A one kilometre stretch of road, from Wyandotte Street East to Ottawa Street, was closed for several hours.

Newton believes the city’s approach has long favoured the needs of drivers over the safety of other road users, such as pedestrians and cyclists.

“Instead of saying, how can I get vehicles through this stretch of Walker Road as quickly as possible, it should be how do I keep pedestrians and cyclists safe on this road,” Newton said.

CTV News has confirmed at least five pedestrians have been involved in motor vehicle collisions since the beginning of September.

Anneke Smit, the director of the Centre for Cities at the University of Windsor, said what’s happening on the roads is due to the “lack of action.”

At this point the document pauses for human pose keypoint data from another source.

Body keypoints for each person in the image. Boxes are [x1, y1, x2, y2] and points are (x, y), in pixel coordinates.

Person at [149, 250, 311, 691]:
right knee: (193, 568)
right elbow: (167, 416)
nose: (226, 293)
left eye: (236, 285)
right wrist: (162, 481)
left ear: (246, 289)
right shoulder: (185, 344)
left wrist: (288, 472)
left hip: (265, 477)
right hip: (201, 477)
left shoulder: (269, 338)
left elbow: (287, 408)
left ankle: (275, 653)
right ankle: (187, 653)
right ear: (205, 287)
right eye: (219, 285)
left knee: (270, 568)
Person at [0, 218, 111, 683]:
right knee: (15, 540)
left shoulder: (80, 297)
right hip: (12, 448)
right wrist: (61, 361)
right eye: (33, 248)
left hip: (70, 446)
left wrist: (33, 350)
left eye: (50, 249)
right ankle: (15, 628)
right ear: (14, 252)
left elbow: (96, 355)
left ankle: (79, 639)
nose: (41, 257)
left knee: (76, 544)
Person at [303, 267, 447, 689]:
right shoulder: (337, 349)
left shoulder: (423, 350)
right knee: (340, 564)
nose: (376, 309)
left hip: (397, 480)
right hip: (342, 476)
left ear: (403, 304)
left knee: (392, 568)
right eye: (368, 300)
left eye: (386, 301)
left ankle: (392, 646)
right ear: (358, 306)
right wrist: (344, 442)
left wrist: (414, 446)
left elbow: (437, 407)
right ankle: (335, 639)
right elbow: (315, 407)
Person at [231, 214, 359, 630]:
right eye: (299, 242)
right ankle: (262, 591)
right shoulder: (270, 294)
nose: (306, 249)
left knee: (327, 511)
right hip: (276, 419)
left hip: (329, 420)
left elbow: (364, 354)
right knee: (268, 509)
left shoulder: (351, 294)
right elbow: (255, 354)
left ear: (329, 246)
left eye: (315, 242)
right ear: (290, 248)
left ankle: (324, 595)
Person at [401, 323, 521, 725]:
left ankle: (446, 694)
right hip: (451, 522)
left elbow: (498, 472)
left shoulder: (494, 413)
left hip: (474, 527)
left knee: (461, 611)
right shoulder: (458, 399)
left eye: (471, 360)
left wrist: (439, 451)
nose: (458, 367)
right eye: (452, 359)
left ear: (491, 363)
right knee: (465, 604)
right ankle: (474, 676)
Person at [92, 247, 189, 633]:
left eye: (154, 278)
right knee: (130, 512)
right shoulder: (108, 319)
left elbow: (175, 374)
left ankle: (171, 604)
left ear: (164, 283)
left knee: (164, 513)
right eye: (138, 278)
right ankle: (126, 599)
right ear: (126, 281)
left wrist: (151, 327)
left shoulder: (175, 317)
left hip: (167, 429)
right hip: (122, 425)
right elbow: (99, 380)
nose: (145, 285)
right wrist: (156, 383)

“The slow implementation and almost non-implementation of that [Vision Zero] report, at some point, I mean, we have to reckon with what the impacts of that are,” Smit said.

The recommendations in the Vision Zero Action Plan consist of three types of implementations — those done by data collection and analysis, those requiring a “complete streets” policy and those that could be implemented in a single step.

Smit said the city must find a balanced approach to improve safety along the roads.

“It's about taking a holistic approach that requires the implementation of a number of different measures to get to a point where the priority is on the safety of those vulnerable road users because we have to understand they are everywhere,” she said.

“The decisions people are making to not get on a bike or to walk because of the danger that they're facing, those have widespread implications across our community, and we need to take that seriously at this moment.”

The action plan states the goal is to eliminate fatal and major injury collisions on streets within 15 years of adoption of the plan. However, for Newton, there’s hope the latest tragedy will spark movement far sooner than expected.

“We've got the policies, let's just, you know, do it, get the work done for people’s lives,” Newton said.